A Framework for Quasi Time-Optimal Nonlinear Model Predictive Control with Soft Constraints
Joe Ismail, Steven Liu
TL;DR
The paper addresses time-optimal control for flexible mechatronic systems, focusing on avoiding excitation of undesired vibrations in a stacker crane. It introduces a soft-constrained nonlinear MPC framework that predicts vibration frequencies and imposes inequality constraints on undesired frequencies via a polynomial surrogate of resonance hypersurfaces, thereby enlarging the feasible set compared to hard constraints. The method uses an eight-state dynamic model derived from a two-beam representation and a frequency-prediction mechanism based on lift position $y_l$ and mass $m_l$, enabling a quasi-time-optimal objective with slack-based penalties for frequency violations.

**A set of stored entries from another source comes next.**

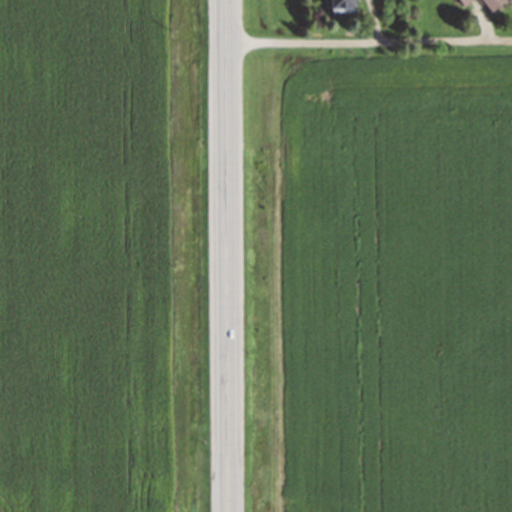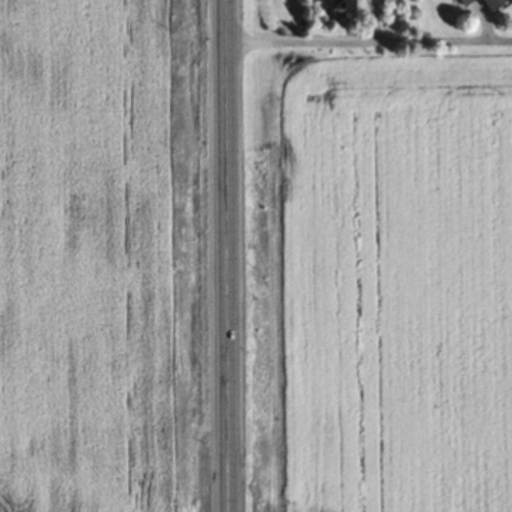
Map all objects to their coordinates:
building: (485, 3)
building: (340, 5)
road: (227, 255)
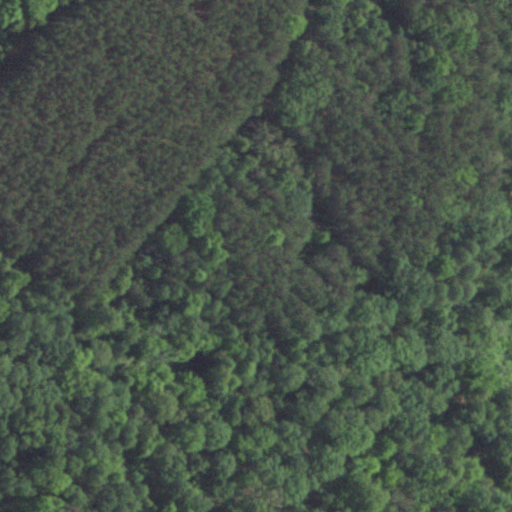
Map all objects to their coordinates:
road: (127, 236)
road: (347, 258)
road: (122, 407)
road: (488, 442)
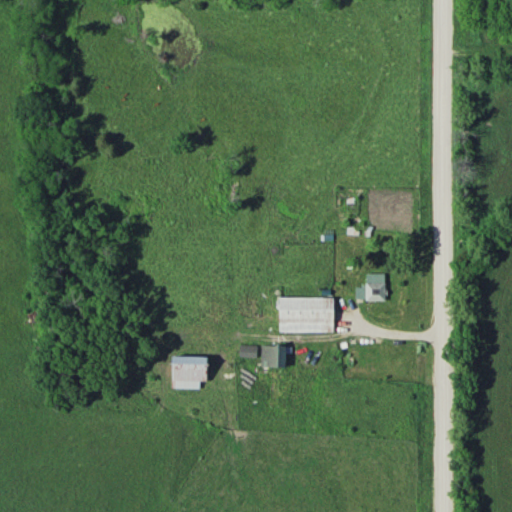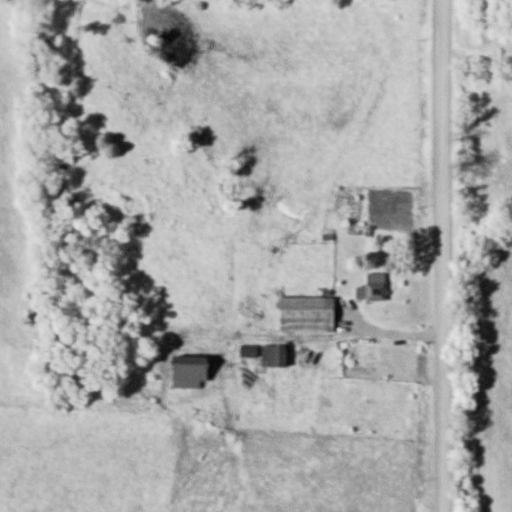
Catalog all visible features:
building: (350, 204)
building: (368, 228)
road: (443, 256)
building: (370, 286)
building: (304, 313)
building: (246, 350)
building: (271, 355)
building: (184, 370)
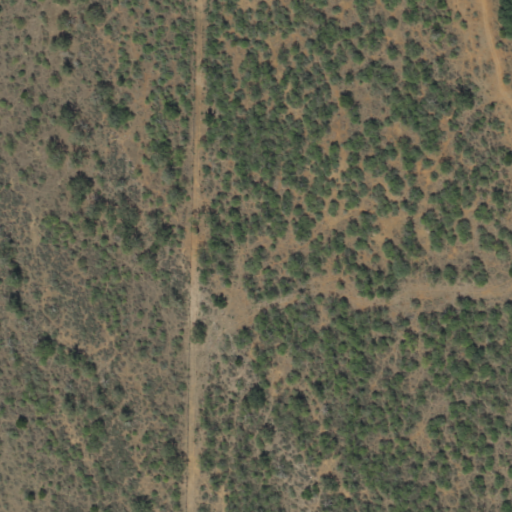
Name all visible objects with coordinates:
road: (472, 63)
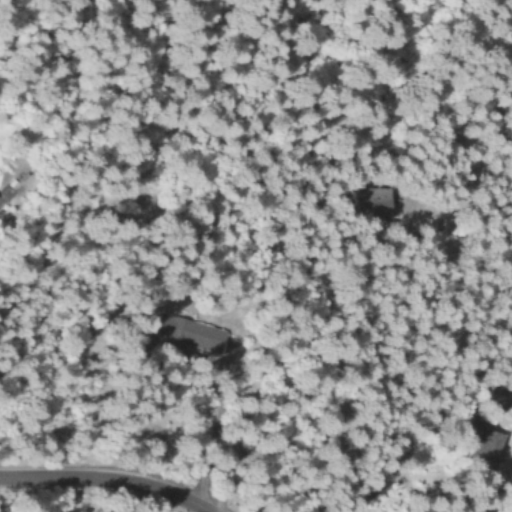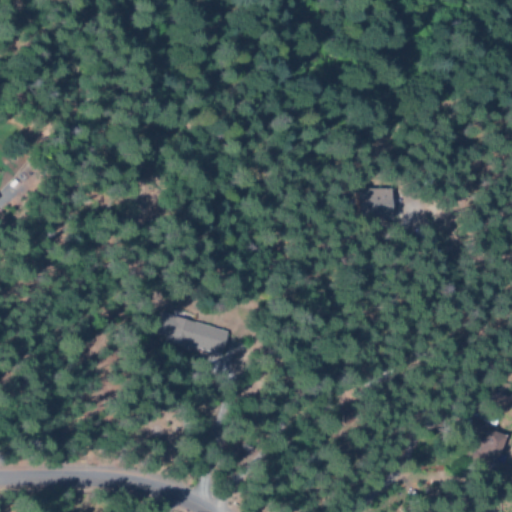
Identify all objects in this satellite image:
building: (370, 205)
building: (185, 334)
road: (105, 480)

Numerical results on a stacker crane and a fixed-frequency 2-DOF system demonstrate improved vibration damping and reduced bang-bang behavior while retaining near-minimal transition times, with practical implications for robust, fast positioning of flexible payloads.
Abstract
In many mechatronic applications, controller input costs are negligible and time optimality is of great importance to maximize the productivity by executing fast positioning maneuvers. As a result, the obtained control input has mostly a bang-bang nature, which excite undesired mechanical vibrations, especially in systems with flexible structures. This paper tackles the time-optimal control problem and proposes a novel approach, which explicitly addresses the vibrational behavior in the context of the receding horizon technique. Such technique is a key feature, especially for systems with a time-varying vibrational behavior. In the context of model predictive control (MPC), vibrational behavior is predicted and coped in a soft-constrained formulation, which penalize any violation of undesired vibrations. This formulation enlarges the feasibility on a wide operating range in comparison with a hard-constrained formulation. The closed-loop performance of this approach is demonstrated on a numerical example of stacker crane with high degree of flexibility.